Dalam Pensi terserap biaya cukup besar dan tidak masuk dalam program OSIS. Akhirnya orang cenderung memperhatikan biaya yang dikeluarkan dibanding dengan motifasi peningkatan prestasi siswa. Meskipun kita memperoleh Juara Faforit untuk Penyusunan Focer Bekas dengan hadiah 500 ribu rupiah.
Niat peserta demikian juga sudah terkontaminasi oleh nominal hadiah yang diperoleh. Niat mulia mereka membawa nama baik sekolah tercemar dengan nominal hadiah untuk dipakai kegiatan latihan. Meski akhirnya urung setelah menerima penjelasan dari pihak kesiswaan. Mereka pun paham, bahwa upaya meningkatkan kreasi siswa tidak lepas dari dukungan sekolah. 500 ribu rupiah tidak ada artinya dibanding dengan harga sebuah prestasi siswa dan membawa nama baik sekolah. Pendeknya prestasi tak mungkin terbeli oleh atau dengan apapun.
Kita patut menghormati para peserta Pensi sebagai orang yang mengangkat nama baik SMA Negeri 1 Kesamben.
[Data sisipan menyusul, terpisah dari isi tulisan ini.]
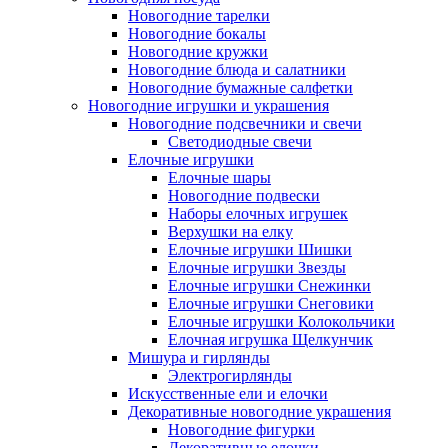
Новогодние тарелки
Новогодние бокалы
Новогодние кружки
Новогодние блюда и салатники
Новогодние бумажные салфетки
Новогодние игрушки и украшения
Новогодние подсвечники и свечи
Светодиодные свечи
Елочные игрушки
Елочные шары
Новогодние подвески
Наборы елочных игрушек
Верхушки на елку
Елочные игрушки Шишки
Елочные игрушки Звезды
Елочные игрушки Снежинки
Елочные игрушки Снеговики
Елочные игрушки Колокольчики
Елочная игрушка Щелкунчик
Мишура и гирлянды
Электрогирлянды
Искусственные ели и елочки
Декоративные новогодние украшения
Новогодние фигурки
Декоративные елочки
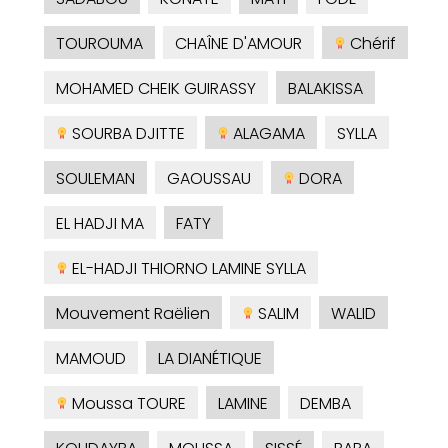
TOUROUMA
CHAÎNE D'AMOUR
Chérif
MOHAMED CHEIK GUIRASSY
BALAKISSA
SOURBA DJITTE
ALAGAMA
SYLLA
SOULEMAN
GAOUSSAU
DORA
EL HADJI MA
FATY
EL-HADJI THIORNO LAMINE SYLLA
Mouvement Raëlien
SALIM
WALID
MAMOUD
LA DIANÉTIQUE
Moussa TOURE
LAMINE
DEMBA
Dalam Blitar saja, sekolah kita sulit bersaing melalui prestasi akademik. Prestasi non akademik semacam itu tetap menjadi barometer prestasi SMA Negeri 1 Kesamben. Prestasi sekolah akan meningkatkan input sekolah dan terbuka peluang sekolah kita menjadi lebih baik dibanding lainnya.
Ide-ide cemerlang memang gampang terlintas, namun sulit sekali meraihnya. Ide-ide seseorang yang kemudian bisa terealisasi, mari kita junjung tinggi sebagaimana menghargai karya. (Budi Elyas)

1 komentar:

Budi Spoil 85 mengatakan...

Ini adalah tulisan di Editorial Fraksi Mutu SMAN 1 Kesamben, sebagai kritik bagi orang-orang yang tidak menghargai karya dan kreativitas guru, dan mereka yang hanya ngomong aja tanpa karya.